Our method is not tied to a specific choice of skill pre-training method or online exploration bonus. We used VAE behavioral cloning skill pretraining and an RND exploration bonus because they are simple and effective in the benchmark tasks considered.

Does SUPE only work on very high quality data?

In Appendix J of our submission, we had some ablation studies on datasets with different levels of quality. In Figure 18&19, we show that our approach is reasonably robust against various dataset corruptions (e.g., insufficient coverage around the goal location, noisy experts with short trajectory lengths). In addition, our approach can be easily adapted to work in conjunction with different skill pre-training methods. On datasets that are diverse and “high-coverage”, we can leverage pre-trained skills that are more suitable for these properties (e.g., HILP) [1]. As mentioned in the previous section, one variant of our approach (SUPE (HILP)) leverages such skills.

[1] "Foundation policies with hilbert representations."

“What's the difference between this setting and (Kim et al., 2024)? Could you motivate in what real problems this is useful?”

Your understanding is correct. In the O2O paper, the reward function is available at the start of the online phase. Our setting is harder since we don’t have access to the reward function and the reward signals must be obtained through environment interactions.

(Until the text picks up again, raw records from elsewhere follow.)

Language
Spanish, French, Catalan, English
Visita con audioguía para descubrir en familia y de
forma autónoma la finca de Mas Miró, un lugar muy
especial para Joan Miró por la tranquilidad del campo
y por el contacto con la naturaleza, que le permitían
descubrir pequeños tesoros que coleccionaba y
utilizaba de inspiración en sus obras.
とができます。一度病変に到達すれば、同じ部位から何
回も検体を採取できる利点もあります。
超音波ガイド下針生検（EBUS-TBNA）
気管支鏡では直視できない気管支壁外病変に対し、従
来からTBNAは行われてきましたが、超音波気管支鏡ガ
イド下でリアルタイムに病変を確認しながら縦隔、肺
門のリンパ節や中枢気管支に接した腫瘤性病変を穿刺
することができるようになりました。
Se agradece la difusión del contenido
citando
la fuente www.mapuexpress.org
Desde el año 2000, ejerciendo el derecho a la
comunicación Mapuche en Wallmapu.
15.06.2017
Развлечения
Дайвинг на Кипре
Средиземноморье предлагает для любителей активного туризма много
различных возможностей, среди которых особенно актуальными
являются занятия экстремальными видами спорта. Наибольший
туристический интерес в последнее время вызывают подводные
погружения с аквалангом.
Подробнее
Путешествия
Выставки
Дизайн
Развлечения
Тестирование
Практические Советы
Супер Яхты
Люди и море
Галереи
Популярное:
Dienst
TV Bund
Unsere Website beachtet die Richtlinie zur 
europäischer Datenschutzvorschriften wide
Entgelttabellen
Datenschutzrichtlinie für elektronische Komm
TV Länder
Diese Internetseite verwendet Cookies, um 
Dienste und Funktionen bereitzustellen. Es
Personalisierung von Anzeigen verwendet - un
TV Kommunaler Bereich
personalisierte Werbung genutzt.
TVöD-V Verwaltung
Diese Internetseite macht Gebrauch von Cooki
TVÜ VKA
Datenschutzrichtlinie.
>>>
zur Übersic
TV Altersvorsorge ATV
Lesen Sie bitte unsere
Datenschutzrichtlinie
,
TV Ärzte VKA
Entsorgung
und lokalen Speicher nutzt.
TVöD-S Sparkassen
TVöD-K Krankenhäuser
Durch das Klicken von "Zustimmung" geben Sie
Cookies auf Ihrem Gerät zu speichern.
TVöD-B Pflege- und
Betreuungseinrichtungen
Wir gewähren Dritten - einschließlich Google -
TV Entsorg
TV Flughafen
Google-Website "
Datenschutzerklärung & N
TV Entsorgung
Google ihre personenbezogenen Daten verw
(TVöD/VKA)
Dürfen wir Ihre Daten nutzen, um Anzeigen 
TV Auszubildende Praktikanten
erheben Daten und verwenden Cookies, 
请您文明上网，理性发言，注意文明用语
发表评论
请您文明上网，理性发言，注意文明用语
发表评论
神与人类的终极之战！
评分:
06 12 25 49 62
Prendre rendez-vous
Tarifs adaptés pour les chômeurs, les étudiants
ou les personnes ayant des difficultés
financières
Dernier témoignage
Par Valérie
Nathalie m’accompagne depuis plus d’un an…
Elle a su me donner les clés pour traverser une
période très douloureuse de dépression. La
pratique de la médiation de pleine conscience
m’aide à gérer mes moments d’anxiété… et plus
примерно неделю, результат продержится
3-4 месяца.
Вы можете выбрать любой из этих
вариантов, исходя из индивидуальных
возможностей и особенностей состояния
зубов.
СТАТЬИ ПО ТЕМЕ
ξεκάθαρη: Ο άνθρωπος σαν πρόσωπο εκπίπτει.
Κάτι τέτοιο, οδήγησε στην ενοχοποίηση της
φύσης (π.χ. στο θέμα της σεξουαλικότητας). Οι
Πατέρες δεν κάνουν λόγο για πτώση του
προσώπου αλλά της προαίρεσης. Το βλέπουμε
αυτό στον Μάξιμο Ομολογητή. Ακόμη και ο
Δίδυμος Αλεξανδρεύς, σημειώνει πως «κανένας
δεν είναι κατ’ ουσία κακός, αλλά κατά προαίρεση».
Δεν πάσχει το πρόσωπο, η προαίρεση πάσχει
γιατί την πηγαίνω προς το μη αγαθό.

In robotics, manually specifying a good reward function is challenging and it often suffers from misspecification issues (when the optimal policy of the specified reward misaligns with the expected optimal policy). For example, if you would like to specify a reward function for a home robot to clean a house, there are a lot of things to consider: should the robot clean the kitchen? What if the robot bumps into a wall? How do we define if cleanliness is acceptable? A much more appealing interaction with the robot would be that the robot first does some exploratory cleaning behavior (informed by its prior experience, possibly from its prior cleaning experience in another house) and then the user gives feedback (sparse reward signal) to the robot on whether the cleaning is done properly in a safe manner, and the robot improves upon the signal provided. We believe our work is an important first step towards making this part of our reality in the future.

Thank you again for your constructive feedback and detailed reviews. Please let us know if you have any other concerns or questions. If we have successfully addressed all your concerns, could you kindly raise your rating?

审稿人评论

Thanks for the detailed response and for running additional experiments. My concerns have been nicely addressed. I am increasing my score.

作者评论

Thank you for raising the score, and again for your detailed reviews and insightful comments. We are really glad that your concerns have been addressed!

最终决定

The paper introduces SUPE, an approach that combines offline skill pretraining with online reinforcement learning (RL) to improve exploration. SUPE achieves faster learning and more efficient exploration compared to existing methods on multiple long-horizon and sparse-reward tasks.

The main strengths of the paper lie in its empirical results and novel use of offline data for online exploration. There are concerns initially, but the authors' response addresses most concerns. All reviewers agree to accept this manuscript.